- **Your task**
Filter the entries, keeping every line with the word "convallis".

- **Source records**
= Beginning of Section =

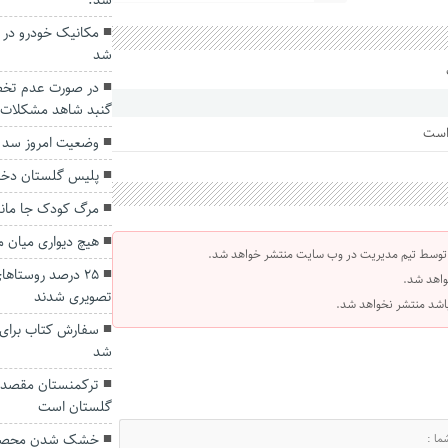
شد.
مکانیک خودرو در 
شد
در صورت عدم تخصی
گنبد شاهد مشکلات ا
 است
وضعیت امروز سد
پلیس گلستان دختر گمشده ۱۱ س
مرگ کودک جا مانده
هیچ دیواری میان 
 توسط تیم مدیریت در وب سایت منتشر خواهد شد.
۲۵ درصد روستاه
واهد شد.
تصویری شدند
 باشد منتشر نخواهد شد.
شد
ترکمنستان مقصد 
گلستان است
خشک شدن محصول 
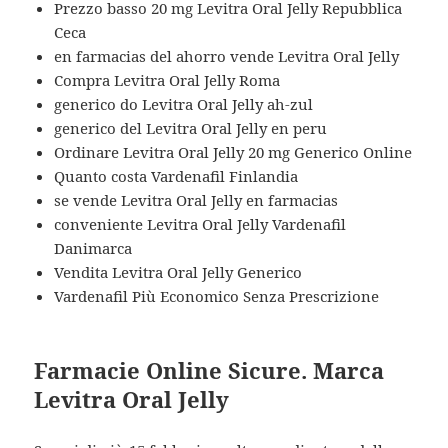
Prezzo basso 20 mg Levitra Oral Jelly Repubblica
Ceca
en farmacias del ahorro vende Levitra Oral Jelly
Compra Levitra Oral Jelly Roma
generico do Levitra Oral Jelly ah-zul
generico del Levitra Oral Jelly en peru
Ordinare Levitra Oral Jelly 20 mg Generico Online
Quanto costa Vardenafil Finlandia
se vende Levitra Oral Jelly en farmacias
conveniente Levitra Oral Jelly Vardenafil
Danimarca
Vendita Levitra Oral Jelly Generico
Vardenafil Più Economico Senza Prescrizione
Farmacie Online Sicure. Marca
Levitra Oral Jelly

= End of Section =
= Beginning of Section =

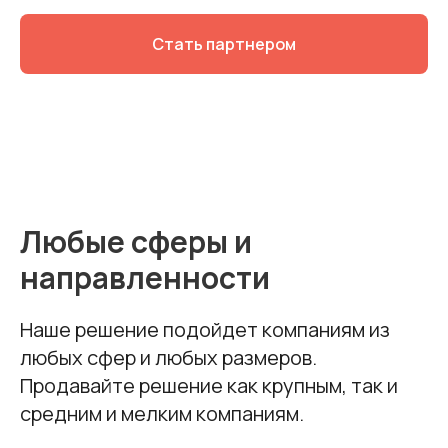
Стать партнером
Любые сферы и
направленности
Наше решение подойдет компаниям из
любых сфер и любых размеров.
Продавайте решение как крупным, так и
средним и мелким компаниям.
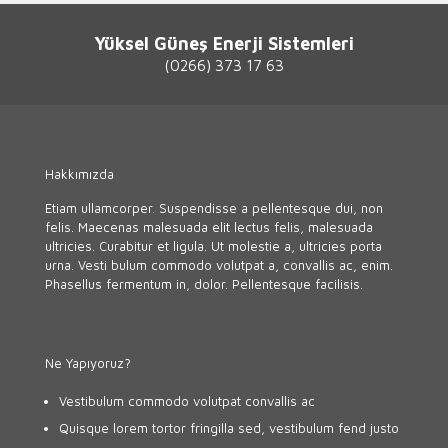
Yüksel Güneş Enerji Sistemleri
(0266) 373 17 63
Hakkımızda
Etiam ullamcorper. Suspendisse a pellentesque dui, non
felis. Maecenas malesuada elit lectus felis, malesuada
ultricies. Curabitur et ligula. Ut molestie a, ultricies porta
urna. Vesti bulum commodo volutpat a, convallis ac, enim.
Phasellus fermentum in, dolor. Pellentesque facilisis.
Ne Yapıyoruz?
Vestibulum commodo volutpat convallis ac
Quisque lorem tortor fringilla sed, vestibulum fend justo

= End of Section =

- **Exercise answer**
urna. Vesti bulum commodo volutpat a, convallis ac, enim.
Vestibulum commodo volutpat convallis ac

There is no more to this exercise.